VORLIEGENDER TEXT:
Postkartenverlag Hans Hartz: „Blick über Berchtesgaden auf den Watzmann, 1957“ Reinhard Matz oder Irena Wunsch: Lenin in den Schweizer Bergen (Ausschnitt), 2003
Postkartenverlag Hans Hartz: „Blick über Berchtesgaden auf den Watzmann, 1957“ (DHM, 319) Reinhard Matz oder Irena Wunsch: Lenin in den Schweizer Bergen (Ausschnitt), 2003 (Herz, 35)

 

           Die Vermittlung des Projekts als Buch folgt dem Vorgehen im Realen. Die Aufnahmen des fahrenden und haltenden Lastwagens mit den Figuren auf der Ladefläche sind je Station ohne Abstand nacheinander und rundum abfallend wiedergegeben, wobei einzelne Bilder gelegentlich über den Bund oder bis zur nächsten Seite fortgesetzt werden. Die Durchsicht wird damit ebenso mit scharfen Schnitten unterbrochen, wie der Betrachter zum Weiterblättern animiert wird. In die Textpassagen sind die kleinformatigen Bildnisse der Interviewten und Redner eingestreut. Der Leser und Betrachter verlangsamt das Tempo. Er fährt also mit Herz und seiner Begleitung und hält mit ihnen an, um zuzuhören, was dieser Redner und jene Gesprächspartnerin zu sagen haben.

ZU ERLEDIGEN: Führen Sie den Text über die Buchfassung des Lastwagen-Projekts von Herz im Anschluss an seinen letzten Satz fort. Das Material hat mit dem Text nichts zu tun.

DATENBLOCK:
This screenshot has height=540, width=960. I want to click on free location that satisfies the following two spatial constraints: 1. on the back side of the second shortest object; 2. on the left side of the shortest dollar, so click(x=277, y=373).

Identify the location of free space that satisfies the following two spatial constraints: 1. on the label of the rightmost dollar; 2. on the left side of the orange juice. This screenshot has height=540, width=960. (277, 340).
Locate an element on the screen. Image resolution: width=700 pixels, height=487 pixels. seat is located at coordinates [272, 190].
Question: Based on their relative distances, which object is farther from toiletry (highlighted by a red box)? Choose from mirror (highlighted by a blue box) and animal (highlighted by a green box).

ANTWORTBEREICH:
           Die Anordnung der Abbildungen aus dem Deutschen Historischen Museum verlangt nicht, diese in derselben Reihenfolge anzusehen. Nichts wird verständlicher, wenn man den Band von vorne nach hinten durchblättert, wie ja auch die Sammlung nicht nach chronologischen Gesichtspunkten entstanden ist. Kein Bild verlangt nach einem anderen. Man kann sich einzelne Fotografen oder Prominente, eine bekannte Gegend vornehmen – das anhängende „Register der Personen, Orte und Parteien“ weist den Weg. Wen es interessiert, der erfährt in einem „Abbildungsverzeichnis“, ob ein alter oder ein Neuabzug zur Reproduktion vorgelegen hat. Ob die Inventarnummer mit dem Jahr der Anschaffung übereinstimmt, wird nicht verraten. Alles in allem: ein ordentlich gemachter Auswahlband mit dem nötigen Anhang.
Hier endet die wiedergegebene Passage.